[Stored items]
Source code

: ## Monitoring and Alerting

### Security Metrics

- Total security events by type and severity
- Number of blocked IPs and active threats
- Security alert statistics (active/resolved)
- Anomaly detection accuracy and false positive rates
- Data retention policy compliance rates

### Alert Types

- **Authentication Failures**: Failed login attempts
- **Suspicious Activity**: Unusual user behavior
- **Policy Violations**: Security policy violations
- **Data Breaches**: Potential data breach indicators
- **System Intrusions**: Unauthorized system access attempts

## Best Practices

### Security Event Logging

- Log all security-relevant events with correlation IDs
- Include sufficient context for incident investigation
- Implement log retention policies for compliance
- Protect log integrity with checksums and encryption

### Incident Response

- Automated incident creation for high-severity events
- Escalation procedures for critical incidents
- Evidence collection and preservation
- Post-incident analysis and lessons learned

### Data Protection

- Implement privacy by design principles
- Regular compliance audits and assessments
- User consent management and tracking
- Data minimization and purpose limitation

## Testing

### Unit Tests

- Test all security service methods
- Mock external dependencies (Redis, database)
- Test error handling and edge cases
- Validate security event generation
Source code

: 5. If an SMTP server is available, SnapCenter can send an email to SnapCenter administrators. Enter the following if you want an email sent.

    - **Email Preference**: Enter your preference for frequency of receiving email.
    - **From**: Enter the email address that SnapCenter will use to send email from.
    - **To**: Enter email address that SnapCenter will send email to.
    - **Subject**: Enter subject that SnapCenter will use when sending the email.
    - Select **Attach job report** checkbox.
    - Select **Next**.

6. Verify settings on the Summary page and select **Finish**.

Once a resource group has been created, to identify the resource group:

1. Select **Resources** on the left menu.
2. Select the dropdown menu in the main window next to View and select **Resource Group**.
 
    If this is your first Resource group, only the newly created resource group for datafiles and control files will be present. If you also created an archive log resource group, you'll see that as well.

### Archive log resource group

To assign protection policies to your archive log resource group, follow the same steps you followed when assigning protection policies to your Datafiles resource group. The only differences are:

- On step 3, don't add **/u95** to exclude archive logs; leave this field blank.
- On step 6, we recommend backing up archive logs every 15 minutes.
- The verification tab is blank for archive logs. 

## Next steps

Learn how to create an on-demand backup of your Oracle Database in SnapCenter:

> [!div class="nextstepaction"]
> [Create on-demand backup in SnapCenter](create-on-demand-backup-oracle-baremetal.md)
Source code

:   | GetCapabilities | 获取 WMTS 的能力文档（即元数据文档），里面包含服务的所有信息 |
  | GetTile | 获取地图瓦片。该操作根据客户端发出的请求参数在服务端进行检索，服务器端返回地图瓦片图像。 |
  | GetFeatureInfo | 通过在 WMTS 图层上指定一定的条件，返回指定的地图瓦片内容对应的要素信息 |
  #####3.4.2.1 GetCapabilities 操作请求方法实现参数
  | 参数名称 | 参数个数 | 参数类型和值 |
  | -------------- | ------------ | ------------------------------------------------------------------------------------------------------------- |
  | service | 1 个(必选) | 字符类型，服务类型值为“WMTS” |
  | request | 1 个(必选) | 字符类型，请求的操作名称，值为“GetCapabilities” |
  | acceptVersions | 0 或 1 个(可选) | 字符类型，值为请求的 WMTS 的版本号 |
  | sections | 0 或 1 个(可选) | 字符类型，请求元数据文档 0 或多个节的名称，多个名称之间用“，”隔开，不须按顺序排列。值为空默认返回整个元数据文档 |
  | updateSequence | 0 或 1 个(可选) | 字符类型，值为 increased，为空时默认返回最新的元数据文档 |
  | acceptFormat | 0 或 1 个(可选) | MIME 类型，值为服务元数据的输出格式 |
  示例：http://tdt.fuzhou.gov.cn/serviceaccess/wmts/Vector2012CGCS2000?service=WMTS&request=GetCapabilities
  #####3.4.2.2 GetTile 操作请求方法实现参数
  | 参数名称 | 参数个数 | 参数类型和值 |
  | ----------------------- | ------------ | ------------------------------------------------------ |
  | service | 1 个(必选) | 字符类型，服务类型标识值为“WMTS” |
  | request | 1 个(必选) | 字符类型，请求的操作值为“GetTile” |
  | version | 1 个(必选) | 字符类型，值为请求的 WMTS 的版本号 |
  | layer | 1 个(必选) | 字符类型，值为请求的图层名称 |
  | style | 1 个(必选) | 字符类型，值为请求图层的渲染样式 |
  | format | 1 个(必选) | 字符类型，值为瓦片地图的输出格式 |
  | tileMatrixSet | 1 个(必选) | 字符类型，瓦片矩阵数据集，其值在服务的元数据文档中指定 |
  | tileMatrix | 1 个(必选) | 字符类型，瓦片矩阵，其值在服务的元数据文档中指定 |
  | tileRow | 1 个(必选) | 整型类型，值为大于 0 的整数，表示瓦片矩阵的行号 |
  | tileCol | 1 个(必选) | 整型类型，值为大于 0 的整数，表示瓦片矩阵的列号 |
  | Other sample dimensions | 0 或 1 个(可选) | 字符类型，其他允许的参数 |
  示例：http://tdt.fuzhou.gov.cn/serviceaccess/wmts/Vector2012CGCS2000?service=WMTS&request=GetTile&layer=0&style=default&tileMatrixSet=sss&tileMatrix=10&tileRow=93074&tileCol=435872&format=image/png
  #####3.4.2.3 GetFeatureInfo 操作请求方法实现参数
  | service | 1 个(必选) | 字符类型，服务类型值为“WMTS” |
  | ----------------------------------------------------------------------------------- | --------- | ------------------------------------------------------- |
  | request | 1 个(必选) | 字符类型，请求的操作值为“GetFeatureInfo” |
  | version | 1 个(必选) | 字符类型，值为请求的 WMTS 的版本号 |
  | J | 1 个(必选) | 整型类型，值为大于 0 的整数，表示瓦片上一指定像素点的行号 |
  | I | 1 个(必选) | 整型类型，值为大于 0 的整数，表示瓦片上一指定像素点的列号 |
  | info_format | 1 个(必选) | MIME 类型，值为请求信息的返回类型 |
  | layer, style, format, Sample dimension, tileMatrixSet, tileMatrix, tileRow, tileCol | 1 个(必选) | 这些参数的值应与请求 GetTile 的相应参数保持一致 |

*WORK REQUEST*. Write only the number of lines in the entries where the string "steps" occurs.

*PROBLEM SOLUTION*. 2